2. JaMarcus Russell, QB, Raiders— He always gets blamed for making the Raiders lose. But this week they were already down 28-0 before he made his first of three fumbles. Congrats, JaMarcus!
3. Derek Anderson, QB, Browns — He was 2-for-17 for 23 yards and one interception. His leading receiver had one catch for 16 yards. His second-leading (and last) receiver had one catch for seven yards. Derek Anderson proved that looks don't always equal results. It's going to take a long session at the salon for Brady Quinn to sort through his thoughts on this one.
4. Baltimore Ravens— They've lost two in a row. They're next seven games are: at Minnesota, vs. Denver, at Cincinnati, at Cleveland, vs. Indianapolis, vs. Pittsburgh, at Green Bay. They'll be the underdog in at least four of those games, and possibly six of the seven. It's good this team loves playing the disrespected underdog card because the standings could soon get very disrespectful to them.

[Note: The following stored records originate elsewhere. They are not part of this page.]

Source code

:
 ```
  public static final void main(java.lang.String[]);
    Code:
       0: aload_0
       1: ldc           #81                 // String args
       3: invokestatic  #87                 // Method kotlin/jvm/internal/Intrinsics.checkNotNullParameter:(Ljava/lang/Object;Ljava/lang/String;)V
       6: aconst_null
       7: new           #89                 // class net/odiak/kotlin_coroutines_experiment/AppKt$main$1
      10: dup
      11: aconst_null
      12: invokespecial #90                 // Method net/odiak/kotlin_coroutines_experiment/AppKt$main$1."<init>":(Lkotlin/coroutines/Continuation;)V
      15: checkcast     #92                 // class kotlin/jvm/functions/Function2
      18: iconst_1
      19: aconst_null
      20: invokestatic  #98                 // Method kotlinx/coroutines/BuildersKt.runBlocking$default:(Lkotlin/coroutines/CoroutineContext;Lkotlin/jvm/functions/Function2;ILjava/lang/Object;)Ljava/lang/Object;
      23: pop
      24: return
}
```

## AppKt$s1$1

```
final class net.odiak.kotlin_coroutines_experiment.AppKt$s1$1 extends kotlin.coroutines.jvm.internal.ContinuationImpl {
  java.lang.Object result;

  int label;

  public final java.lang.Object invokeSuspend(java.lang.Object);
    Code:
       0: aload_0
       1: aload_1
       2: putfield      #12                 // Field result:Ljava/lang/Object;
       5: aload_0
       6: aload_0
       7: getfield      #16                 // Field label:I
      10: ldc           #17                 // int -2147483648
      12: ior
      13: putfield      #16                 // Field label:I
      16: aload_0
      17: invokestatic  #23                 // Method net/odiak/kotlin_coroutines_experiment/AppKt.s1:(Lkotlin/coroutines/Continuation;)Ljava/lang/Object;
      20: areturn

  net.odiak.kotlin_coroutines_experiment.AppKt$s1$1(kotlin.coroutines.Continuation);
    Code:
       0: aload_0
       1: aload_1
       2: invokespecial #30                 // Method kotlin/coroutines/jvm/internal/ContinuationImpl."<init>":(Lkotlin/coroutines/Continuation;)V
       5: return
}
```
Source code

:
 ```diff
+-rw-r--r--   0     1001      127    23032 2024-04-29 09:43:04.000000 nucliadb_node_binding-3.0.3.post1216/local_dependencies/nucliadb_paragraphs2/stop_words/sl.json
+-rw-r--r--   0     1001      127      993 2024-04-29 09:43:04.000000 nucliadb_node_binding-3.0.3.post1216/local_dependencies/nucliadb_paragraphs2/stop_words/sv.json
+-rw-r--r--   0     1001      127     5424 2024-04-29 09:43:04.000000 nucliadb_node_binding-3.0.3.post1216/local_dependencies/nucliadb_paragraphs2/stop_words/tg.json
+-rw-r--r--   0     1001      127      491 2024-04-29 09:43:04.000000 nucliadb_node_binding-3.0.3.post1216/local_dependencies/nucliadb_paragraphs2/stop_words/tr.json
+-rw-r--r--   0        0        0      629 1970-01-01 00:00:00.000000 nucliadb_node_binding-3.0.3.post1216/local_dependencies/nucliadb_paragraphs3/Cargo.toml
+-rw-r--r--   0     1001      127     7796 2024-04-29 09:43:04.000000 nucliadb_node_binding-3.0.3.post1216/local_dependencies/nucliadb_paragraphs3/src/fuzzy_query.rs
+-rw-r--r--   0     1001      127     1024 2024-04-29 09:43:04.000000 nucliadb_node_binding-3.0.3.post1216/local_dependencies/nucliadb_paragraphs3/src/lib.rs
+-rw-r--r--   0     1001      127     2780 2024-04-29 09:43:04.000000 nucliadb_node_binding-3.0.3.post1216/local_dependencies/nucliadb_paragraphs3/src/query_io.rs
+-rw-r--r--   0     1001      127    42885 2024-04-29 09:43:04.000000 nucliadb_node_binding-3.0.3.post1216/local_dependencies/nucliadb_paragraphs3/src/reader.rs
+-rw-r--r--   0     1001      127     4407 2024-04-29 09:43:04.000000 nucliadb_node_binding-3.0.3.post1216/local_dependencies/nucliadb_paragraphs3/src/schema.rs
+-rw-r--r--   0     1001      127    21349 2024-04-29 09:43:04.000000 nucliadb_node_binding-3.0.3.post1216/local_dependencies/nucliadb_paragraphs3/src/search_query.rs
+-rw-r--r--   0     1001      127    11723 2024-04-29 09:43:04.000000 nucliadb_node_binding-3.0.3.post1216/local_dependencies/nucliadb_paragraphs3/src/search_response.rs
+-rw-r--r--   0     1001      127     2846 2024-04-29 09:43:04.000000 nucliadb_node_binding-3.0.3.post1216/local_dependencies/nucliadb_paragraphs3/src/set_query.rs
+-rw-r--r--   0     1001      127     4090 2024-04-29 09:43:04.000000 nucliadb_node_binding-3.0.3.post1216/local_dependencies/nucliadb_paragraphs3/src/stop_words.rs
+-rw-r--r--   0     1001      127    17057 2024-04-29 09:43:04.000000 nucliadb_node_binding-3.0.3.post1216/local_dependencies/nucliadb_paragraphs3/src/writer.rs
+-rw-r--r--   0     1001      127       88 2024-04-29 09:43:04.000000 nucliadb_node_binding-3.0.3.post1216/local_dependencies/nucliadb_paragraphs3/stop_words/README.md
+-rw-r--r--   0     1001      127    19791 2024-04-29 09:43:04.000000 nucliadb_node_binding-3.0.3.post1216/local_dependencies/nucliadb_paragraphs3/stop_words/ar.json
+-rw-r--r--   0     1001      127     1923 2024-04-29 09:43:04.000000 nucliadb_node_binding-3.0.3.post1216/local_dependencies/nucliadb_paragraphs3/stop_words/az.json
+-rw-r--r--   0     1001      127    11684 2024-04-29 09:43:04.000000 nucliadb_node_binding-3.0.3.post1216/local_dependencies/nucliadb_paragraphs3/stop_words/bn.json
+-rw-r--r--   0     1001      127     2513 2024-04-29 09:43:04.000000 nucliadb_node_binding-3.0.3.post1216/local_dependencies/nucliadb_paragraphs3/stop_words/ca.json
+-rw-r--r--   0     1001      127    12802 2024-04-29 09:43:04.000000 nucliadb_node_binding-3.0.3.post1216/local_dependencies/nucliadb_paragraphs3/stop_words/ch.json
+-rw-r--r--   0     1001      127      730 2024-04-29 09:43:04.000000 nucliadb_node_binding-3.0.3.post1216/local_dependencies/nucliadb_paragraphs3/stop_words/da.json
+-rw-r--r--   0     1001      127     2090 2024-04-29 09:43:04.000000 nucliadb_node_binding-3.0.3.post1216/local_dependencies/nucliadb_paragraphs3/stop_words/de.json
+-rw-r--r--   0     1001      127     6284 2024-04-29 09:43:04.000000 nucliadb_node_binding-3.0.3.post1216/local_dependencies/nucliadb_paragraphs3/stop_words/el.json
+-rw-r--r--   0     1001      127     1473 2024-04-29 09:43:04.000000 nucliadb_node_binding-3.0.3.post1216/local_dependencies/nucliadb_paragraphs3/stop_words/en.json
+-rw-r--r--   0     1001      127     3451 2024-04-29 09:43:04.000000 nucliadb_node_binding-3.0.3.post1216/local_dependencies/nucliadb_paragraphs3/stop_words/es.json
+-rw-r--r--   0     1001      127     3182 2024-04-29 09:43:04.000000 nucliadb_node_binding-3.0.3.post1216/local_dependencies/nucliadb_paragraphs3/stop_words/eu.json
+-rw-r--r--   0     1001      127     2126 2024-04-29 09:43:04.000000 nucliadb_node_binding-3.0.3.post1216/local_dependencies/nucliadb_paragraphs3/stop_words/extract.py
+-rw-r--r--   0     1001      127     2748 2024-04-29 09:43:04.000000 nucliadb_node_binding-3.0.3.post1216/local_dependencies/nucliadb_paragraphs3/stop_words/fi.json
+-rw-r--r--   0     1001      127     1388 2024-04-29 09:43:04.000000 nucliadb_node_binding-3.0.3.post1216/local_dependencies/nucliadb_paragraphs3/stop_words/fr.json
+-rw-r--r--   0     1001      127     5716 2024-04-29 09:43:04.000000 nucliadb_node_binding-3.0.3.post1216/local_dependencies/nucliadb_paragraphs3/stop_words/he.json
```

5. Minnesota Vikings — They're 5-0. Brett Favre continues to limit his mistakes. They're staying healthy. And now they don't even have to charter boats to have their desires fulfilled.

LOSERS
1. Brad St. Louis, LS, Bengals — St. Louis is a long-snapper who just so happens to have a major issue with snapping the football anywhere near the holder. But don't worry, Mr. St. Louis. This is not a huge problem. There are plenty of other career options for long-snappers who are unable to hurl things through their legs with any accuracy. Jobs such as … hmm. Umm … do rich, movie dogs ever hire people to cover over their poop?
2. San Francisco 49ers — The 49ers lost 45-10 at home to the Falcons. But that's not the bad part. The bad part is that they were trailing 35-0 at the half and that Mike Singletary has been an NFL head coach for a year now. You know the time commitment that takes. You know the strain it puts on coaches' bodies, on their waistbands. Which is to say: when Singletary dropped is pants at halftime, the 49ers probably were forced to look at one very flabby set of buttocks.
3. Pittsburgh Steelers defense — Without Troy Polamalu, the Steelers' defense is a sieve in the fourth quarter. First quarter: Steel Curtain. Second quarter: Steel Curtain. Third quarter: Steel Curtain. Fourth quarter: Meat Curtain.
4. Denver Broncos — How about not letting Kyle Orton do your uniform shopping anymore after a night out on the town?
5. Breast cancer — Ed Hochuli wore pink wristbands yesterday. Methinks breast cancer is about to get choked out by Eddie Guns' biceps. Without blood flow, those cancerous cells will die. DIE!